Because bond hearings already must occur within 48 hours under existing law, the 72-hour limitation was simply omitted. The concept of applying the county jail standards to Aurora’s detention facility but not to temporary holding cells presented more of a challenge, particularly given the lack of statutory definitions for these different terms. The ACLU’s proposed definition for “municipal jail” raised concerns, but after numerous conversations to negotiate the details, the ACLU accepted one of CML’s proposed definitions: 
 
“‘[M]unicipal jail’ means a city or town jail, detention facility, correctional center, or other penal institution that is operated by a municipality and that is used to detain persons facing criminal charges and persons convicted of crimes. A municipal jail does not include holding cells at court facilities, police stations, or reform schools.” 
 
This definition sought to encapsulate the concept that a jail is a place that holds both individuals charged with and convicted of crimes, while specifically exempting holding cells that may from time to time briefly hold individuals in varying stages of the judicial process (e.g., after arrest but before transfer to a county jail, as well as after a court conviction but prior to transfer to the facility where they will serve their sentence). 
 
While CML was also able to obtain agreement from the bill proponents to add the municipal representative to the jail standards advisory committee, the negotiation of the definition for “municipal jail” was the real success story.

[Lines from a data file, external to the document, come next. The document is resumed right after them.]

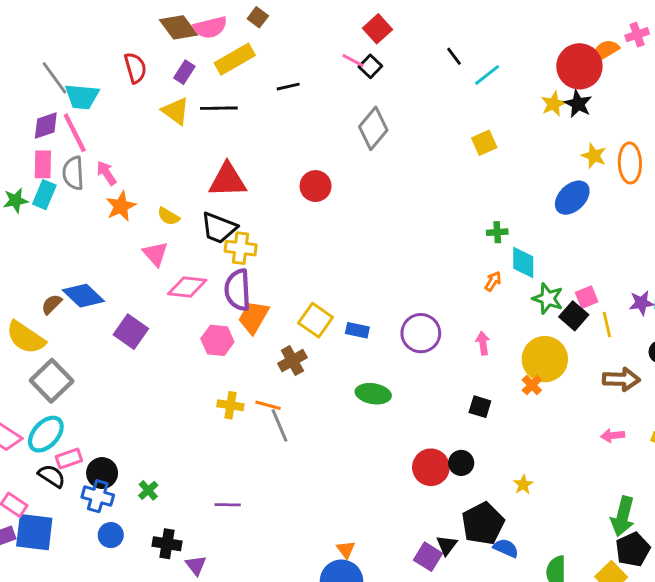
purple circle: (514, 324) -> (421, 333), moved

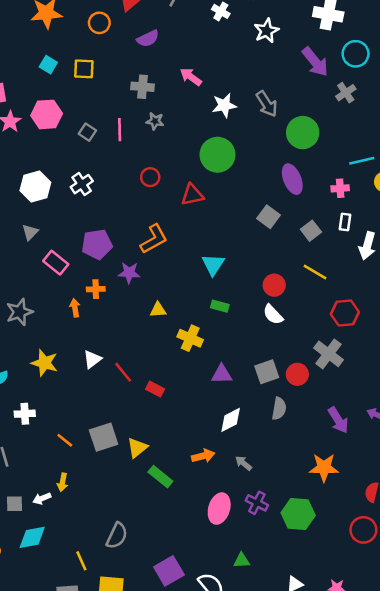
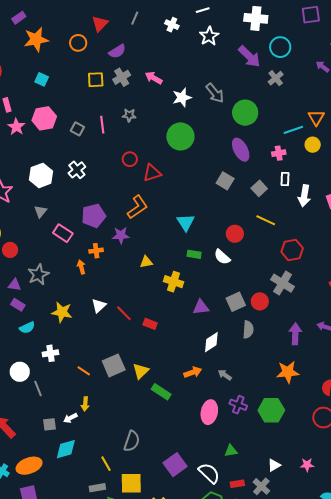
yellow square: (84, 69) -> (96, 80), moved
gray cross: (143, 87) -> (122, 77), moved, turned -30
red triangle: (192, 195) -> (152, 173), moved
white semicircle: (273, 315) -> (222, 257), moved
purple arrow: (338, 420) -> (295, 334), turned -140

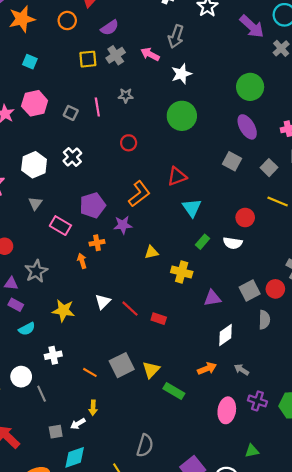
gray arrow: (215, 93) -> (176, 36), moved, turned 60
red triangle: (152, 173) -> (177, 176), moved
green rectangle: (194, 254) -> (202, 242), turned -56
white semicircle: (222, 257) -> (233, 243), turned -30

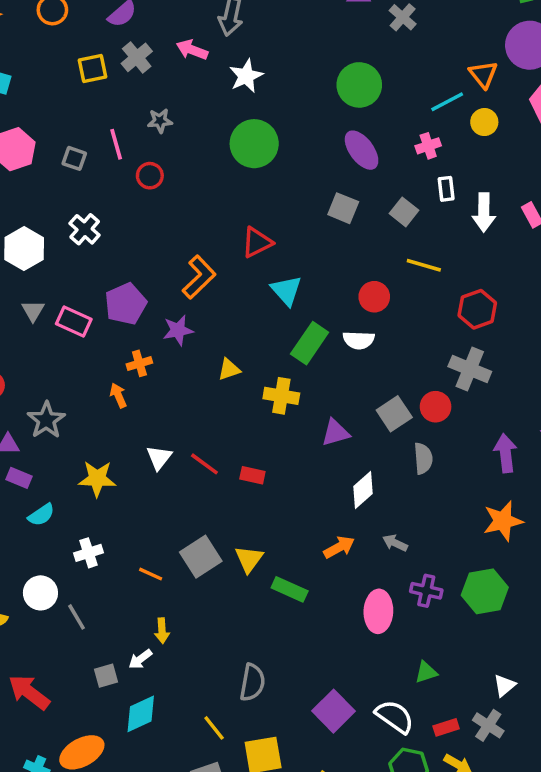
red circle: (129, 143) -> (150, 176), moved
pink rectangle: (60, 226) -> (74, 322), moved
green rectangle: (202, 242) -> (310, 343), size x1.6

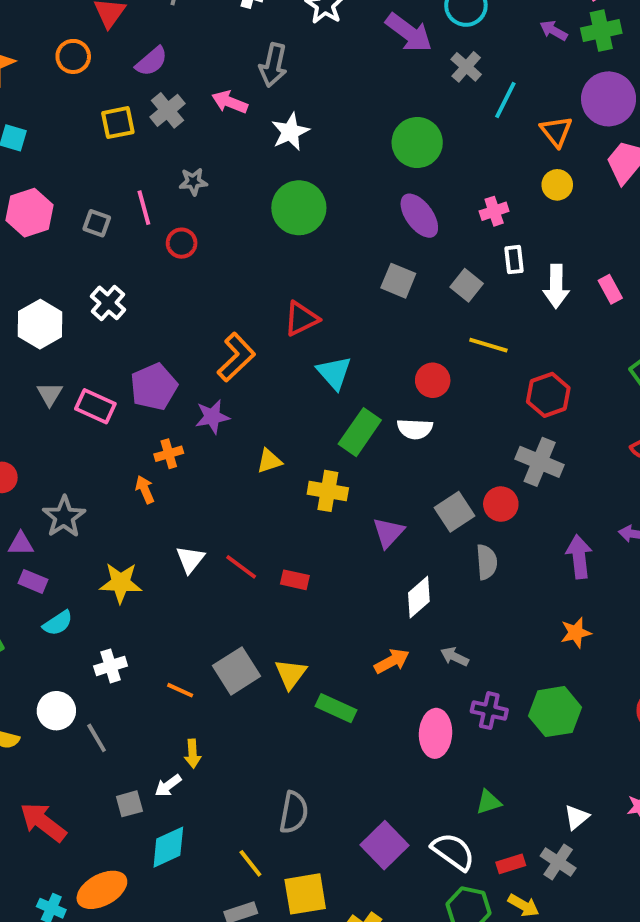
cyan line: (447, 102) -> (505, 100), moved, turned -36
purple triangle: (335, 433) -> (388, 533), turned -32
orange star: (503, 521) -> (576, 633), size x0.7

While it was not easy to accomplish this agreement, it would not have happened but for the many conversations with all parties taking the time to listen to the goals and concerns of others and find a path forward to satisfy those goals while resolving most concerns. This type of negotiation does not always happen as evidenced by the passage of many bills with outstanding opposition. CML hopes to continue to see this type of engagement and commitment from bill proponents and sponsors going forward. While it is not always easy, it is the best path to better lawmaking. 

This column is not intended and should not be taken as legal advice. Municipal officials are always encouraged to consult with their own attorneys.